You see 1 + null. So you have add: Maybe Int -> Maybe Int -> Maybe Int, that takes two precomputed values, and returns new precomputed value for the operation result.

However, you can't precompute Console.readInt().

For some expression, you can either be able to compute value at compile time, or not.

What is the output type of compileTimeCompute: Expr -> ???


I don't understand your example. What does compile-time computed stuff have to do with readInt()?

I get that it might be possible to do that, use a Maybe Maybe T. But it's like an optional<bool> in C++. It can be done, it's just not a good idea. So if you design your system not to allow that in the first place, nothing of value was lost.

If you have specific error cases that you want to communicate, like "what was read from the console didn't parse as an int" as opposed to "the computation didn't find a result", then using the two values "Nothing" and "Just Nothing" as the two distinct values to encode that is not a sound design. Either you have meaning, or you have Nothing. Nothing shouldn't have any meaning attached to it.

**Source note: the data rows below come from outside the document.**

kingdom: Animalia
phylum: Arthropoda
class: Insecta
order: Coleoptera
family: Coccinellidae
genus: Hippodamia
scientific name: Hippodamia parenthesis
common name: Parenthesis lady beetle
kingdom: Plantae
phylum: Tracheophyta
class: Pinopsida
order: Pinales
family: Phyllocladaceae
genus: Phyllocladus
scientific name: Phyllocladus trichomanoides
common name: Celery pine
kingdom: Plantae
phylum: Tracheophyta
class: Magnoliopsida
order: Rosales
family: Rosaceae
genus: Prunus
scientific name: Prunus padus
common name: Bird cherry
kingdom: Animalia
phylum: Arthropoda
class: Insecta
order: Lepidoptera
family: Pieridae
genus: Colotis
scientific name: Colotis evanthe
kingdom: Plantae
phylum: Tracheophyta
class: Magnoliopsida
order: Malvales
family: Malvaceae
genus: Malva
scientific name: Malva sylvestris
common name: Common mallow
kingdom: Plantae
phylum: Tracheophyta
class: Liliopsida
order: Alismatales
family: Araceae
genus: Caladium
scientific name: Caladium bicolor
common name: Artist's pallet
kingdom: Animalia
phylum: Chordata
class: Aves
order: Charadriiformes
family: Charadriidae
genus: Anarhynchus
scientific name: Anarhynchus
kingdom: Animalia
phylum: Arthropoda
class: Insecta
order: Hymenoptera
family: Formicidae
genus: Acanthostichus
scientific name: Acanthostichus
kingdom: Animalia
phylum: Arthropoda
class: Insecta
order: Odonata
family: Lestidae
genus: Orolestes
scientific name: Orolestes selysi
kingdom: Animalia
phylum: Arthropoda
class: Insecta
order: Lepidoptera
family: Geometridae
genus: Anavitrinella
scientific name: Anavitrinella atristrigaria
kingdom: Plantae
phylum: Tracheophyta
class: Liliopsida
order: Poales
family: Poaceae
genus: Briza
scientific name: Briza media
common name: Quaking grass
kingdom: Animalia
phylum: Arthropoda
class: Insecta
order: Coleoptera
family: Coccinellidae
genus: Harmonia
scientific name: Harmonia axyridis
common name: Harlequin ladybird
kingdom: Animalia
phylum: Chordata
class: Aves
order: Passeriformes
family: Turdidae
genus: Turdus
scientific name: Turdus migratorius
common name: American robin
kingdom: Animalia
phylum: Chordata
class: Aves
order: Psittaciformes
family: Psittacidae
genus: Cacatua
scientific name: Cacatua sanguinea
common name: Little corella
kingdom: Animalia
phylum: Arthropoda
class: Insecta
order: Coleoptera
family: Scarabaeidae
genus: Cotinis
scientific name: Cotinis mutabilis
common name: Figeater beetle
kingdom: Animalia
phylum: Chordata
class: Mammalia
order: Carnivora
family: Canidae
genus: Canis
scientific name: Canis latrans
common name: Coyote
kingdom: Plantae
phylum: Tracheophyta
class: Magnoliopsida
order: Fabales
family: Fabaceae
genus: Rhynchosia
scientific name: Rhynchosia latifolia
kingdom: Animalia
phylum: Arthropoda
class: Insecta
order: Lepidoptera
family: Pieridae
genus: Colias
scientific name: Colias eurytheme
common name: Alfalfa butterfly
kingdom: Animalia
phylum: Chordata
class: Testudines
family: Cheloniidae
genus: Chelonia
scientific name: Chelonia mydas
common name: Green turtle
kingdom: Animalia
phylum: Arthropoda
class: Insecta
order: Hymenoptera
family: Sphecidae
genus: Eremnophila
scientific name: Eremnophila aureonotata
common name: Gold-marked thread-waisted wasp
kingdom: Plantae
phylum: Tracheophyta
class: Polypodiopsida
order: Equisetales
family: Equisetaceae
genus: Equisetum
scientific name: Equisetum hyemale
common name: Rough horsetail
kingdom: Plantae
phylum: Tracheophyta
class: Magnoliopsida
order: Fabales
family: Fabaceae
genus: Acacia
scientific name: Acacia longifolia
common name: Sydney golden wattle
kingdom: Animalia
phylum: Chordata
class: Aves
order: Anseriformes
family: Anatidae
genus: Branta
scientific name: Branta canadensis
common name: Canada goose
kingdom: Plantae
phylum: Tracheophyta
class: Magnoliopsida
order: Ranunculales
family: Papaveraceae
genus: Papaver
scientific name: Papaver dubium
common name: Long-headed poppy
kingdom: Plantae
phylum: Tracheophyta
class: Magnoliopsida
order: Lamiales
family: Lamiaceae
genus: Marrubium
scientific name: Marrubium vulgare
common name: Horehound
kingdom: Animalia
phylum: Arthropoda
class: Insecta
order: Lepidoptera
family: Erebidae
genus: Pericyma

> "what was read from the console didn't parse as an int"

I meant what you read from the console can not be computed at compile time.


Yep that's why as Hickey says people are excited about union types. But in the context of a refactor or a change to an API where you care about breaking existing users, there's a perfectly valid way forward.

Basically I don't think Option types are as unwieldy as Hickey is making them about to be. Indeed Dotty (one of the examples in the talk) will be keeping Option even in the presence of union types (mainly because union types fall down with nested Options and with polymorphism).

That being said Haskell (and Scala) is annoying when it comes to trying to combine different kinds of errors together, if you want an error type more expressive than Option.

OCaml here (and Purescript) have a much better story with polymorphic variants.


In OCaml you have polymorphic sum and product types, so the function

    val f : [`Red | `Green | `Blue | `None ] -> y
Would accept a value of type [`Red | `Green | `Blue ] quite fine.

Though I'd still prefer a haskell false positive to a clojure's false negative. Also, if something is considered a string, I expect it to be any string but NULL.